Fix. Always follow Test=true with an authoritative check:
func IsRegistered(id string) bool {
if !globalFilter.TestString(id) {
return false
}
return db.UserExists(id)
}
Bug 19 — Counter Bloom decrement without prior Add¶
func (c *CBF) Delete(key []byte) {
h1, h2 := hashes(key)
for i := uint64(0); i < c.k; i++ {
pos := (h1 + i*h2) % c.m
v := c.get(pos)
if v > 0 {
c.set(pos, v-1)
}
}
}
Bug. If a key is Deleted that was never Added, the counters for other keys at those positions are decremented incorrectly. This can cause false negatives for those other keys.
Fix. Always pair Delete with a prior Test. Or maintain external bookkeeping (a sync.Map[key]presence) to know which keys are legitimately in the filter.
Bug 20 — Race in Test followed by Add¶
func (s *Service) FirstSee(k string) bool {
if !s.filter.TestString(k) {
s.filter.AddString(k)
return true
}
return false
}
Bug. Test and Add are not atomic together (even with the wrapper's mutex per call). Two concurrent goroutines can both observe Test == false and both Add. Both return true; both processNew paths execute.
Fix. Lock around the whole Test-and-Add:
func (s *Service) FirstSee(k string) bool {
s.mu.Lock()
defer s.mu.Unlock()
if s.filter.TestString(k) {
return false
}
s.filter.AddString(k)
return true
}
Or use a higher-level dedup primitive (e.g. sync.Once keyed by the key, or a single-flight pattern).
Bonus Bugs¶
Bug 21 — Filter not sized for distribution¶
filter := bloom.NewWithEstimates(1_000_000, 0.01)
for _, url := range urlsFromCrawler { // 5M URLs
filter.AddString(url)
}
Bug. 5x oversized. Filter saturates; FPR ≈ 1.0.
Fix. Size for expected peak, with margin.
Bug 22 — Marshal under heavy load without backpressure¶
func snapshot() {
data, _ := filter.MarshalBinary() // 200ms during which the mutex is held
sendOverHTTP(data)
}
Bug.
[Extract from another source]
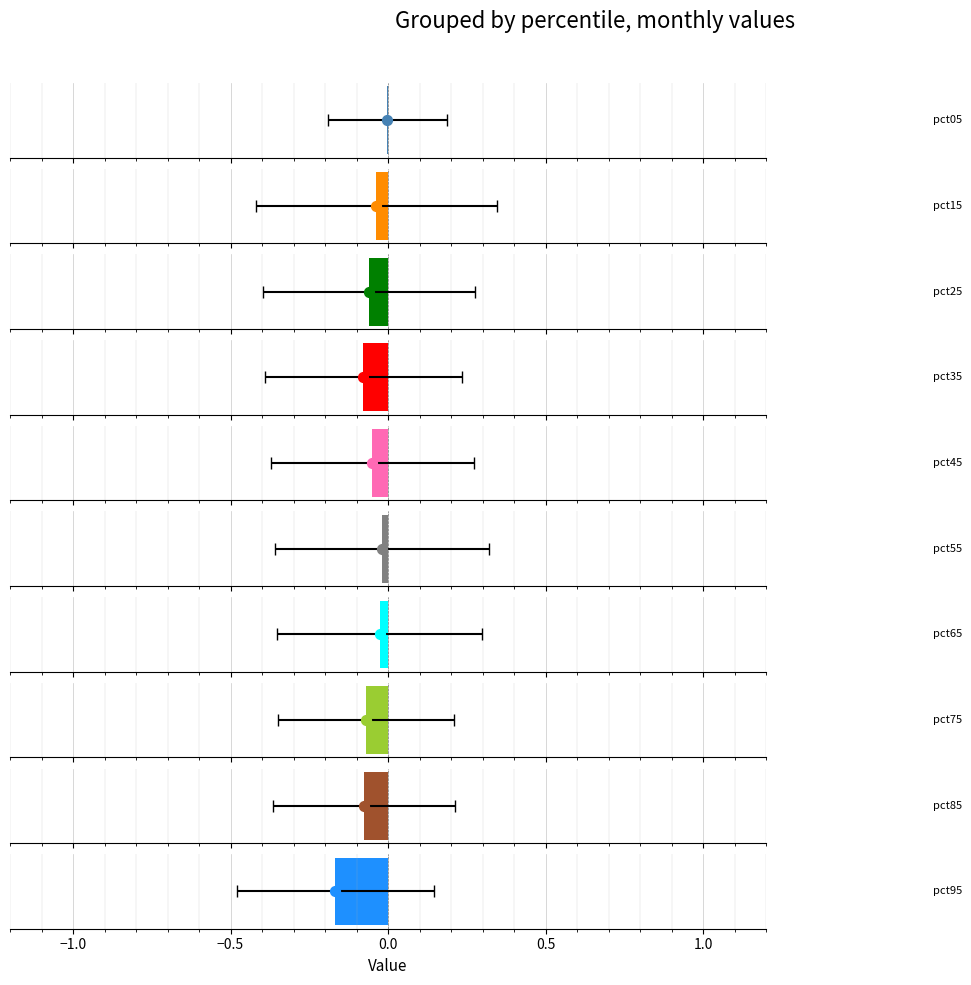

At which category is the sum across all series the highest?

pct05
Snapshot blocks all queries. Latency spikes.
Fix. Use a snapshot mechanism that doesn't hold the lock; or quiesce during snapshots; or run snapshots out-of-band.
Bug 23 — Hot reload of incompatible filter¶
func reload(path string) error {
data, _ := os.ReadFile(path)
fresh := &bloom.BloomFilter{}
if err := fresh.UnmarshalBinary(data); err != nil { return err }
globalFilter.Store(fresh) // m and k of fresh may differ from old
return nil
}
Bug. The reloaded filter may have different m or k. If callers cache parameters (e.g. for sizing other structures), they break.
Fix. Validate that the reloaded filter has expected m and k.
Bug 24 — Filter cleared instead of rebuilt¶
Bug. ClearAll zeros bits, but the filter's m and k are unchanged. If you intended to resize, this doesn't help.
Fix. Construct a new filter with the desired size:
Bug 25 — nil filter check missing¶
type HotFilter struct {
f atomic.Pointer[bloom.BloomFilter]
}
func (h *HotFilter) Test(k []byte) bool {
return h.f.Load().Test(k) // panics if Load returns nil
}
Bug. If the filter has never been Store'd, Load returns nil, and Test panics on a nil pointer.
Fix. Initialise with a non-nil filter at construction or guard the call:
func (h *HotFilter) Test(k []byte) bool {
f := h.f.Load()
if f == nil { return false }
return f.Test(k)
}
How to Use This File¶
Cover each bug snippet with your hand; predict the bug; reveal; check. After each fix, ask: have I shipped this bug? If yes, immediately audit production for it.
The most common bugs in this list (in the author's experience):
- Missing wrapper (Bug 1).
- Update filter before truth (Bug 2).
- Undersized filter (Bug 3).
- Snapshot under hot mutex (Bug 5).
- Rebuild during writes (Bug 10).
If your codebase has any of these, fix it first.